Algorithm for finding the lowest price to get through an array

Question

I've been thinking a lot about the following problem:

We are given an array of n numbers. We start at the first index and our task is to get to the last index. Every move we can jump one or two steps forward and the number at the index we jump to represents the cost we need to pay for visiting that index. We need to find the cheapest way for getting to the end of the array.

For example if the array looks like this: [2,1,4,2,5] the cheapest way to get to the end is 10: we visit the indexes 1->2->4->5 and we have to pay 2+1+2+5 = 10 which is the cheapest possible way. Let f(i) be the cheapest price to get to the index i. This we can calculate easily in O(n) time with dynamic programming by realizing that f(i) = arr[i] + min(f(i-1),f(i-2))

But here's the twist: The array gets updated several times and after every update we need to be able to tell in O(logn) time what is the cheapest way at the moment. Updating the array happens by telling the index which will be changed and the number it will be changed to. For example the update could be arr[2] = 7 changing our example array to [2,7,4,2,5]. Now the cheapest way would be 11.

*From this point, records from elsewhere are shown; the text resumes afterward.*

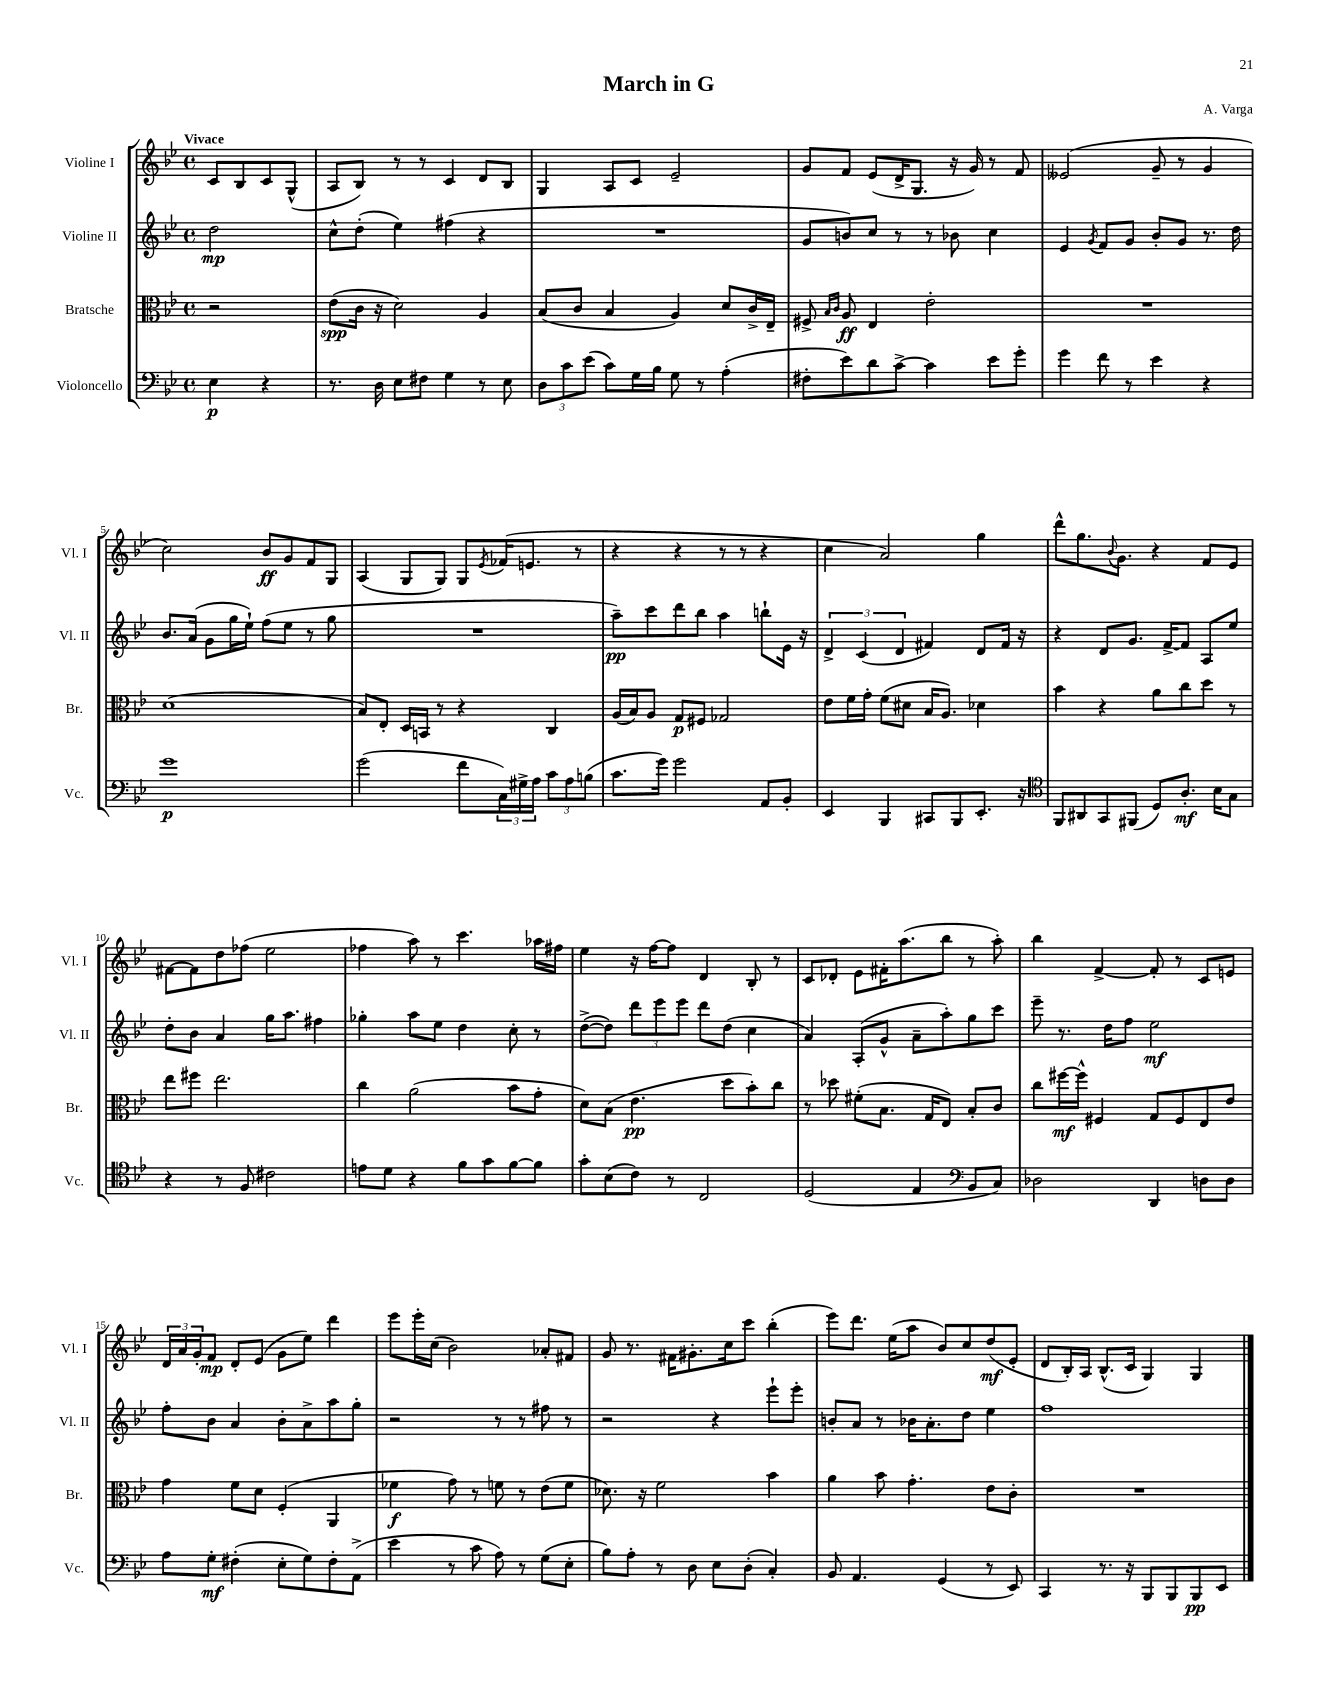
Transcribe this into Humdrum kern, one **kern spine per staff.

**kern	**kern	**kern	**kern
*staff4	*staff3	*staff2	*staff1
*clefF4	*clefC3	*clefG2	*clefG2
*k[b-e-]	*k[b-e-]	*k[b-e-]	*k[b-e-]
*M4/4	*M4/4	*M4/4	*M4/4
*met(c)	*met(c)	*met(c)	*met(c)
4E-	2r	2dd	8c
.	.	.	8B-
4r	.	.	8c
.	.	.	(8G^^
=	=	=	=
8.r	(8e-	8cc^^	8A
.	16c	(8dd'	8B-)
16D	16r	.	.
8E-	2d)	4ee-)	8r
8F#	.	.	8r
4G	.	(4ff#	4c
8r	4A	4r	8d
8E-	.	.	8B-
=	=	=	=
12D	(8B-	1r	4G
12c	.	.	.
.	8c	.	.
(12e-	.	.	.
8c)	4B-	.	8A
16G	.	.	8c
16B-	.	.	.
8G	4A)	.	2e-~
8r	.	.	.
(4A'	8d	.	.
.	16c^	.	.
.	16E-~	.	.
=	=	=	=
8F#'	8F#^	8g	8g
.	16qqB-	.	.
.	16qqc	.	.
8e-)	8A	8b)	8f
8d	4E-	8cc	(8e-
[8c^	.	8r	16d^
.	.	.	8.G
4c]	2e-'	8r	.
.	.	8b-	16r
.	.	.	16g)
8e-	.	4cc	8r
8g'	.	.	8f
=	=	=	=
4g	1r	4e-	(2e--
.	.	8qg	.
8f	.	8f	.
8r	.	8g	.
4e-	.	8b-'	8g~
.	.	8g	8r
4r	.	8.r	4g
.	.	16dd	.
=	=	=	=
1g	(1d	8.b-	2cc)
.	.	(16a	.
.	.	8g	.
.	.	16gg	.
.	.	16ee-`)	.
.	.	(8ff	8b-
.	.	8ee-	8g
.	.	8r	8f
.	.	8gg	8G
=	=	=	=
(2g	8B-)	1r	(4A
.	8E-'	.	.
.	16D	.	8G
.	16BB	.	.
.	8r	.	8G)
8f	4r	.	8G
.	.	.	8qe-
24C)	.	.	(16f-
24G#^	.	.	.
.	.	.	8.e
24A	.	.	.
12c	4C	.	.
12A	.	.	.
.	.	.	8r
(12B	.	.	.
=	=	=	=
8.c	(16A	8aa~)	4r
.	16B-)	.	.
.	8A	8ccc	.
16g)	.	.	.
2g	8G	8ddd	4r
.	8F#	8bb-	.
.	2G-	4aa	8r
.	.	.	8r
8AA	.	8bb`	4r
8BB-'	.	16e-	.
.	.	16r	.
=	=	=	=
4EE-	8e-	6d^	4cc
.	16f	.	.
.	.	(6c	.
.	16g'	.	.
4BBB-	(8f	.	2a)
.	.	6d	.
.	8d#	.	.
8CC#	16B-	4f#)	.
.	8.A)	.	.
8BBB-	.	.	.
8.EE-'	4d-	8d	4gg
.	.	16f#	.
16r	.	16r	.
=	=	=	=
*clefC4	*	*	*
8FF	4b-	4r	8ddd^^
8AA#	.	.	8.gg
8GG	4r	8d	.
.	.	.	8qqb-
.	.	.	8.g
(8FF#	.	8.g	.
8D)	8a	.	4r
.	.	[16f^	.
8.A'	8cc	8f]	.
.	8dd	8A	8f
16B-	.	.	.
8G	8r	8ee-	8e-
=	=	=	=
4r	8ee-	8dd'	[8f#
.	8ff#	8b-	8f#]
8r	2.ee-	4a	8dd
8F	.	.	(8ff-
2c#	.	16gg	2ee-
.	.	8.aa	.
.	.	4ff#	.
=	=	=	=
8e	4cc	4gg-'	4ff-
8d	.	.	.
4r	(2a	8aa	8aa)
.	.	8ee-	8r
8f	.	4dd	4.ccc
8g	.	.	.
[8f	8b-	8cc'	.
8f]	8g'	8r	16aa-
.	.	.	16ff#
=	=	=	=
8g'	8d)	([8dd^	4ee-
(8B-	(8B-	8dd])	.
8c)	4.e-	12ddd	16r
.	.	.	[16ff
.	.	12eee-	.
8r	.	.	8ff]
.	.	12eee-	.
2C	.	8ddd	4d
.	8dd	(8dd	.
.	8b-')	4cc	8B-'
.	8cc	.	8r
=	=	=	=
(2D	8r	4a)	8c
.	8dd-	.	8d-'
.	(8f#'	(8A'	8e-
.	8.B-	8g^^	16f#'
.	.	.	(8.aa
4E-	.	8a~	.
.	16G	.	.
.	8E-)	8aa')	8bb-
*clefF4	*	*	*
8BB-	8B-'	8gg	8r
8C)	8c	8ccc	8aa')
=	=	=	=
2D-	8cc	8eee-~	4bb-
.	[16ff#	8.r	.
.	16ff#^^]	.	.
.	4F#	.	[4f^
.	.	16dd	.
.	.	8ff	.
4DD	8G	2ee-	8f']
.	8F#	.	8r
8D	8E-	.	8c
8D	8e-	.	8e
=	=	=	=
8A	4g	8ff'	24d
.	.	.	24a
.	.	.	24g'
8G'	.	8b-	8f
(4F#'	8f	4a	8d'
.	8d	.	(8e-
8E-'	(4F'	8b-'	8g
8G)	.	8a^	8ee-)
8F#'	4AA	8aa	4ddd
(8AA^	.	8gg'	.
=	=	=	=
4e-	4f-	2r	8eee-
.	.	.	16eee-'
.	.	.	(16cc
8r	8g)	.	2b-)
8c	8r	.	.
8A)	8f	8r	.
8r	8r	8r	.
(8G	(8e-	8ff#	8a-'
8E-'	8f	8r	8f#
=	=	=	=
8B-)	8.d-)	2r	8g
8A'	.	.	8.r
.	16r	.	.
8r	2f	.	.
.	.	.	16f#
8D	.	.	8.g#'
8E-	.	4r	.
.	.	.	16cc
(8D'	.	.	8ccc
4C')	4b-	8eee-`	(4bb-'
.	.	8eee-'	.
=	=	=	=
8BB-	4a	8b'	8eee-)
4.AA	.	8a	8.ddd
.	8b-	8r	.
.	.	.	(16ee-
.	4.g'	16b-	8aa
.	.	8.a'	.
(4GG	.	.	8b-)
.	.	8dd	8cc
8r	8e-	4ee-	(8dd
8EE-)	8c'	.	8e-'
=	=	=	=
4CC	1r	1ff	8d
.	.	.	16B-')
.	.	.	16A
8.r	.	.	(8.B-^^
16r	.	.	16c
8BBB-	.	.	4G)
8BBB-	.	.	.
8BBB-	.	.	4G
8EE-	.	.	.
==	==	==	==
*-	*-	*-	*-
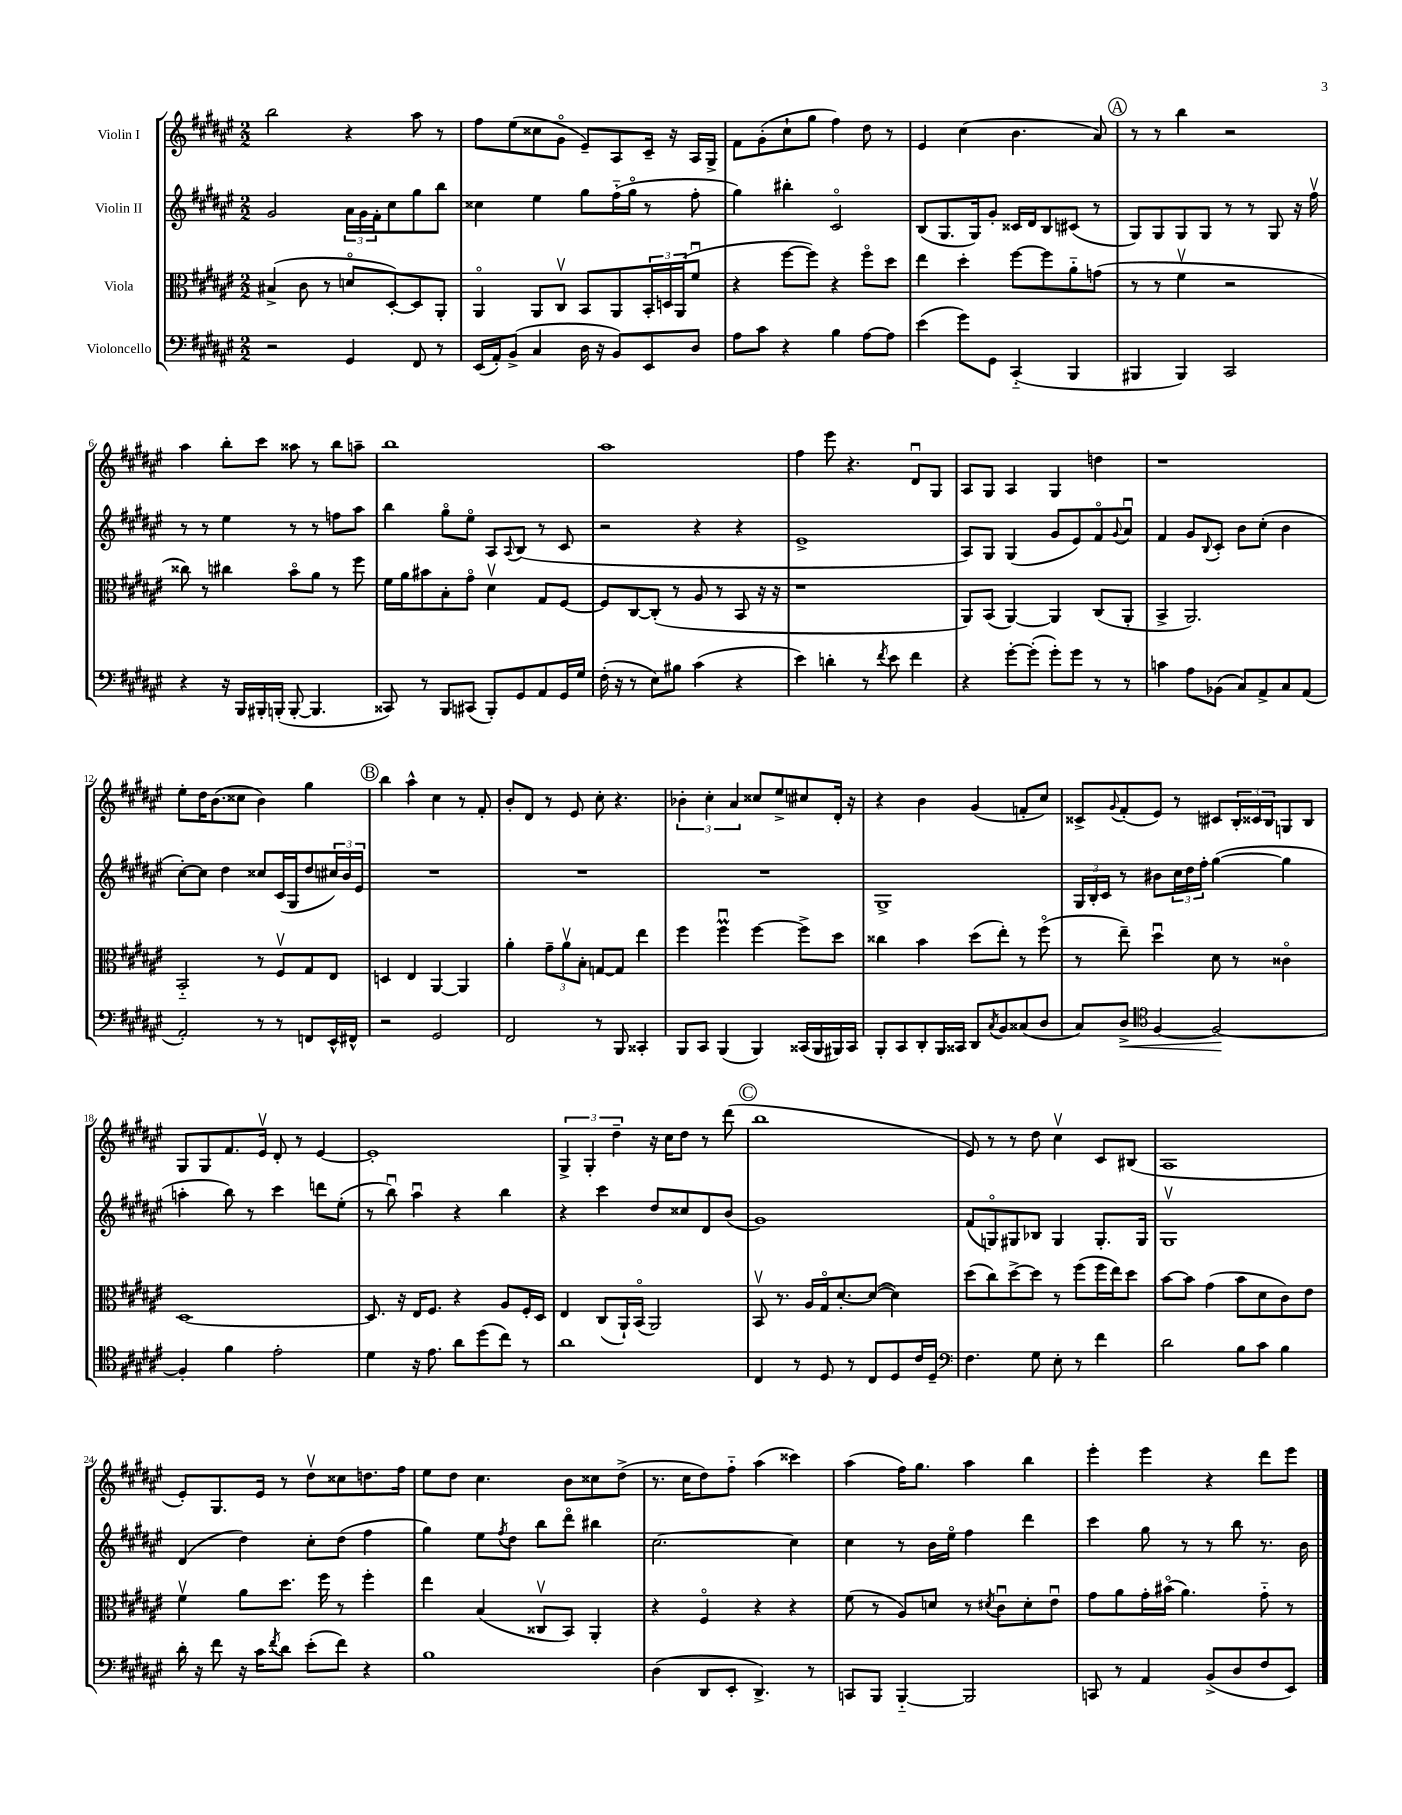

Now how can we support these updates in O(logn) time? Any ideas?

Here's what I've come up with so far: First I would create an array f for the dynamic programming like described before. I would store the content of this array in a segment tree s in the following way: s(i) = f(i) - f(i-1). This would allow me to update intervals of f (adding a constant to every value) in O(logn) time and ask for the values at a given index in O(logn) time. This would come handy since after some updates it often happens that all the values in f would need to be increased by a constant after some given index in f. So by asking for the value of s(n) in the segment tree after every update we would get the answer we need.

There are however different things that can happen after an update:

1. Only one value in f needs to be updated. For exampe if [2,1,4,2,5,4,9,3,7] gets changed to [2,1,9,2,5,4,9,3,7] only f(3) would need to be updated, since no cheapest way went through the 3. index anyway.
2. All the values in f after a given index need to be updated by a constant. This is what the segment tree is good for.
3. Every other value in f after a given index needs to be updated by a constant.
4. Something more random.

Answer 1

Alright, I managed to solve the problem all myself so I decided to share the solution with you. :)

I was on the right track with dynamic programming and segment tree, but i was feeding the segment tree in a wrong way in my previous attempts.

Here's how we can support the updates in O(logn) time: The idea is to use a binary segment tree where the leaves of the tree represent the current array and every node stores 4 different values.

1. v1 = The lowest cost to get from the leftmost descendant to the rightmost descendant
2. v2 = The lowest cost to get from the leftmost descendant to the second rightmost descendant
3. v3 = The lowest cost to get from the second leftmost descendant to the rightmost descendant
4. v4 = The lowest cost to get from the second leftmost descendant to the second rightmost descendant

With descendants I mean the descendants of the node that are also leaves.

When updating the array we update the value at the leaf and then all its ancestors up to the root. Since at every node we already know all of these 4 values of its two children, we can calculate easily the new 4 values for the current parent node. Just to give an example: v1_current_node = min(v2_leftchild+v1_rightchild, v1_leftchild+v1_rightchild, v1_leftchild+v3_rightchild). All the other three values can be calculated in a similar way.

Since there are only O(logn) ancestors for every leaf, and all 4 values are calculated in O(1) time it takes only O(logn) time to update the entire tree.

Now that we know the 4 values for every node, we can in a similar way calculate the lowest cost from the first to the n:th node by using the nodes of the highest powers of 2 in our path in the tree that add up to n. For example if n = 11 we want to know the lowest cost from first to eleventh node and this can be done by using the information of the node that covers the leaves 1-8, the node that covers the leaves 9-10 and the leaf node 11. For all of those three nodes we know the 4 values described and we can in a similar way combine that information to figure out the answer. At very most we need to consider O(logn) nodes for doing this so that is not a problem.